Hayır bir de hem suçlu hem güçlü hem de yüzsüz yüzsüz “Siz karışmayın Kıvılcım hanım” diyor. Kıvılcım ki hiç tanımadığı bir kadın için hiç tanımadığı bir yaratığa karşı çıkmış, sonuna kadar kendini paralayıp kadının o adamdan (!) kurtulması için mücadele etmiş bir kadın hiç kızının böyle bir muamele görmesine izin verir mi ? Kıvılcım’ın ona çok güzel haddini bildireceğim bilsem de umarım Doğa bunu da diğerleri gibi sineye çekip iki dakikada affetmez. Çünkü bu eften püften yahut ailesinin saçma sapan kuralları yüzünden çıkmış bir şey değil bu bir şiddettir ve hiç bir mazereti o la maz, nokta.

Fatih’in bu yaptığı din yahut kültür ile ilgili değil onun nasıl bir zihniyette olduğuyla ilgilidir. Çünkü İslam’da şöyle bir söz vardır “ İlim Çin’de olsa bile gidip alın” dinimiz böyle düşünken Fatih’in yaptığı sadece onun aciz ve aşağılık kompleksinin bir sonucu hepsi bu. Fatih’in egosunu, kendini büyük görme çabasını ve bunun aksi bir durumla karşılaştığında ne kadar gerildiğini bu bölüm bir kez daha şahit oldum. Kayhan’ın Ömer ve onun hakkında söyledikleri şeylerden sonra yüzü asıldı, gerildi ve sinirlendi. Kendisinin yok sayılması zoruna gitti. Halbuki Ömer’i en iyi tanıyan kişi o olduğu halde, böyle bir şey yaptıysa vardır bir bildiği demek yerine kimseye danışmadan iş yaptı. Aynı şey yıllardır Mustafa’ya yapılıyor ki Fatih ondan küçük, ben zannetmiyorum ki Fatih bir kere sesini çıkarmış olsun. Kayhan iki dakikada egosuna oynayıp manipüle etti kendisini ve onu istediği kıvama getirdi. Kimseye danışmadan üç milyonluk otel aldı.
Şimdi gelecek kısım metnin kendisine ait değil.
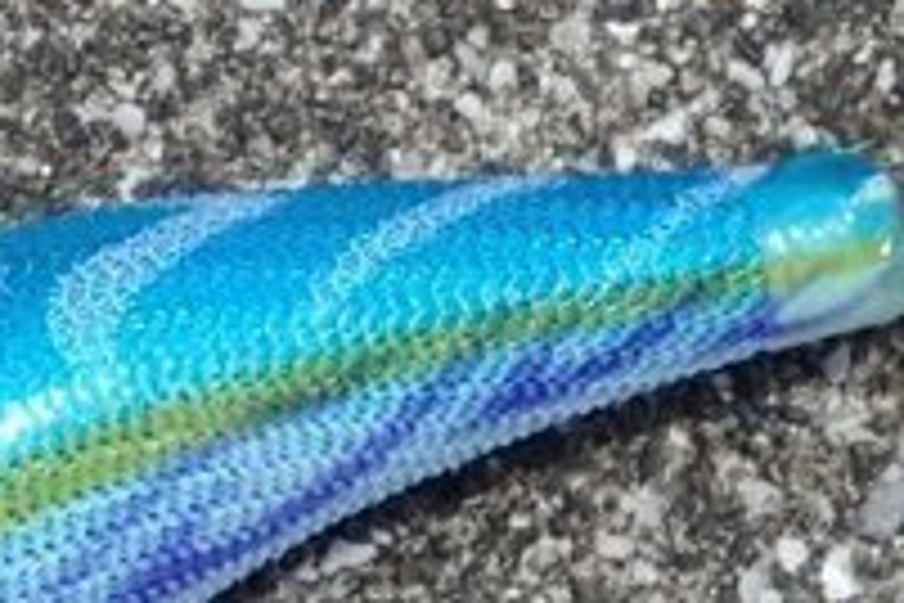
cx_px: -171
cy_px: 153
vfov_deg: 4.2
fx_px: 8135
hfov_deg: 6.3
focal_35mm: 324
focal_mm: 8.99
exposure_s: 1/500
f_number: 4.5
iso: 100
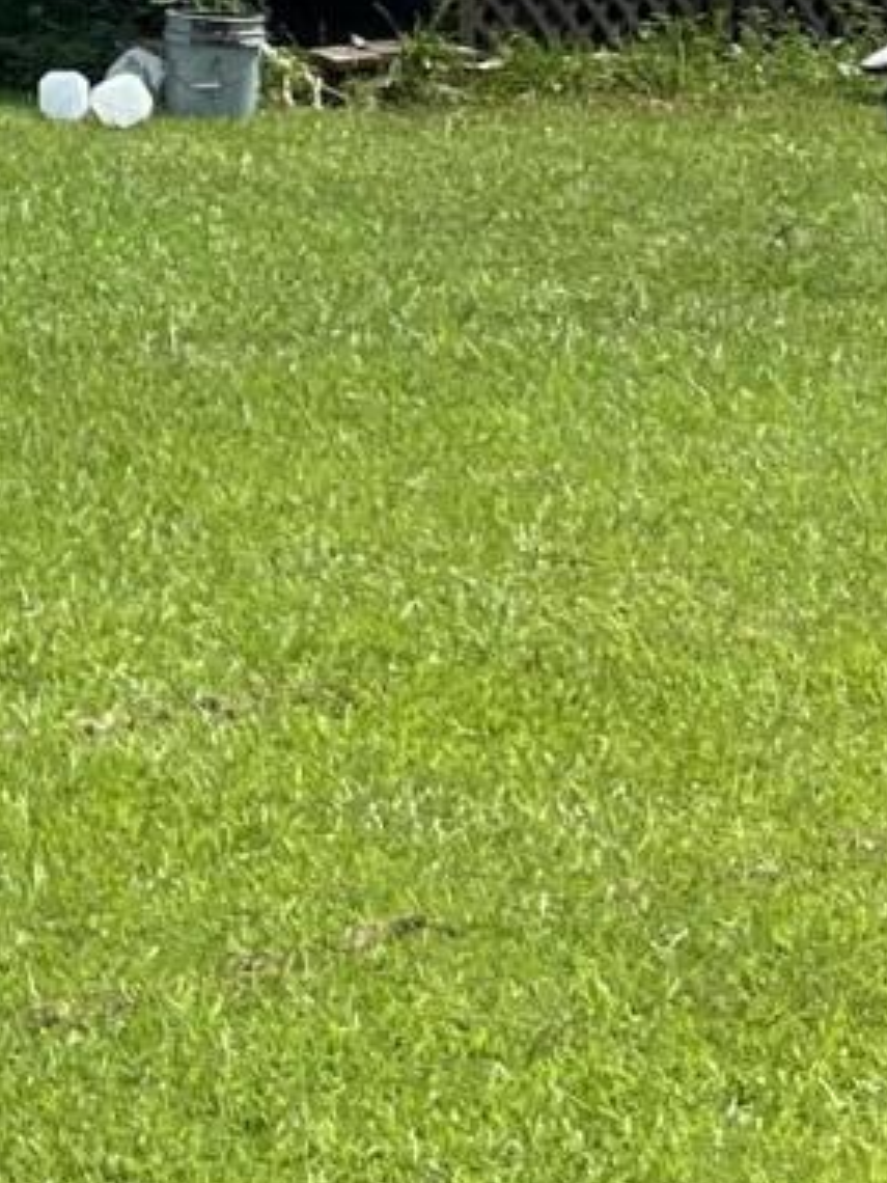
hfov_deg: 9.9
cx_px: -962
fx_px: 4681
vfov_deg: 13.9
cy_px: -293
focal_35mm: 137
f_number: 1.6
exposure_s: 1/1748
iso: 50
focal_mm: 5.1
Fatih’e söylemek istediğim, saydırmak istediğim çok şey var. Umarım Kıvılcım hepimizin yerine ona bol bol haddini bildirmiştir. Gerilmekten omuzlarımın ağrıdığı bir bölümü daha geride bırakırken haftaya neler olacak deli gibi merak ediyor açıkçası, bekleyip göreceğiz.

O zaman bu haftalık da benden bu kadar haftaya yeniden görüşmek üzere.